> **Исходный текст**:

Ф. А. Абрамов и деревенская проза

Если подбирать определение рассказам Федора Алексеевича Абрамова, то лучше всего, пожалуй, подойдет классификация Василия Шукшина: рассказ-судьба, рассказ-характер, рассказ-случай. Писатель архангельского севера, удивительного русского «края Ойкумены» - Пинежья, за которым начинается уже Северный Ледовитый океан, рассказывает о своих земляках, рассказывает так, как будто ставит им памятники: что ни рассказ, то памятник – прочтешь и никогда не забудешь!

В Питер за сарафаном.

> **Предоставленные данные**:
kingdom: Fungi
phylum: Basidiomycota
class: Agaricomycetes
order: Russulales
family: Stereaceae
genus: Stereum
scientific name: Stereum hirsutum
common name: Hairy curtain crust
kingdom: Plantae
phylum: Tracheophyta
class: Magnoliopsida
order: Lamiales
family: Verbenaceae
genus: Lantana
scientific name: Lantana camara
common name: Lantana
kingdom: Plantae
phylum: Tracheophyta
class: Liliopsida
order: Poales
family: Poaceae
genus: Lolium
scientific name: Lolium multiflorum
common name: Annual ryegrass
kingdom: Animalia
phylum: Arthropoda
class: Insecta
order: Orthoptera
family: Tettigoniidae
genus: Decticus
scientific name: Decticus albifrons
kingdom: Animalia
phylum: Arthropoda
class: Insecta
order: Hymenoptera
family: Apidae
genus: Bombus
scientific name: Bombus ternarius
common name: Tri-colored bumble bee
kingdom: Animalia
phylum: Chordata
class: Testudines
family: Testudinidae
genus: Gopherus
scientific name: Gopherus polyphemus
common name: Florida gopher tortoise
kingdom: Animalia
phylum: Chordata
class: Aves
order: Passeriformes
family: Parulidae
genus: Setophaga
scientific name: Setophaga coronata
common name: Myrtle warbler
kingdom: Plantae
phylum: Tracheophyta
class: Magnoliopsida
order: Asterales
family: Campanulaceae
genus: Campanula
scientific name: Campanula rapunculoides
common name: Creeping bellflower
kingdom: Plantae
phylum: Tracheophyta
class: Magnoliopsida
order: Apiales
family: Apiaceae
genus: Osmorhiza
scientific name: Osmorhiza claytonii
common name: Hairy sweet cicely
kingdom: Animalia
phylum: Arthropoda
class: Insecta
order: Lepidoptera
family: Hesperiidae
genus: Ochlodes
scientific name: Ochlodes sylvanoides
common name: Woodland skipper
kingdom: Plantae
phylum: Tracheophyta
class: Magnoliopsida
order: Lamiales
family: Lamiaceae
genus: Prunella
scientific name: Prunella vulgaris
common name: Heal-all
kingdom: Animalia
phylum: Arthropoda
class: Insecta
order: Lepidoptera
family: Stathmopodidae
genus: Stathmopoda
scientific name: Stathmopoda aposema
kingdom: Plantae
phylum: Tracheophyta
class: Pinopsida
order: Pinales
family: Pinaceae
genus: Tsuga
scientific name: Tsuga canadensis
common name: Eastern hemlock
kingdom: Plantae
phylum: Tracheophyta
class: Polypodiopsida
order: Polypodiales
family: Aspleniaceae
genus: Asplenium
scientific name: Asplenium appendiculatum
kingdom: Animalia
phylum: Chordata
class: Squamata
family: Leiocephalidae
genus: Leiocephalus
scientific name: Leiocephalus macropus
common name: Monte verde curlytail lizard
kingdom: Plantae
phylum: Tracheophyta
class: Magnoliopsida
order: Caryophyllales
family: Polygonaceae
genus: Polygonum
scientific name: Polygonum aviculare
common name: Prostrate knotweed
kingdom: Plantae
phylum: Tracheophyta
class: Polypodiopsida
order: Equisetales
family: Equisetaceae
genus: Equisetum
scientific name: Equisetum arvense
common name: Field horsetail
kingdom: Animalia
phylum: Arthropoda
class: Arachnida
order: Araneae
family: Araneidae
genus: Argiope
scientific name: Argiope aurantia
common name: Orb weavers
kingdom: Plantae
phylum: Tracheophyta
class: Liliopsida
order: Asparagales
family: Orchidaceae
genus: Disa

> **Рабочее задание**:
Переведите на английский язык предложение из исходного текста: «Если подбирать определение рассказам Федора Алексеевича Абрамова, то лучше всего, пожалуй, подойдет классификация Василия Шукшина: рассказ-судьба, рассказ-характер, рассказ-случай».

> **Ответ**:
If one were to find a definition for the stories of Fyodor Alekseyevich Abramov, Vasily Shukshin's classification would perhaps fit best: the story-as-fate, the story-as-character, the story-as-incident.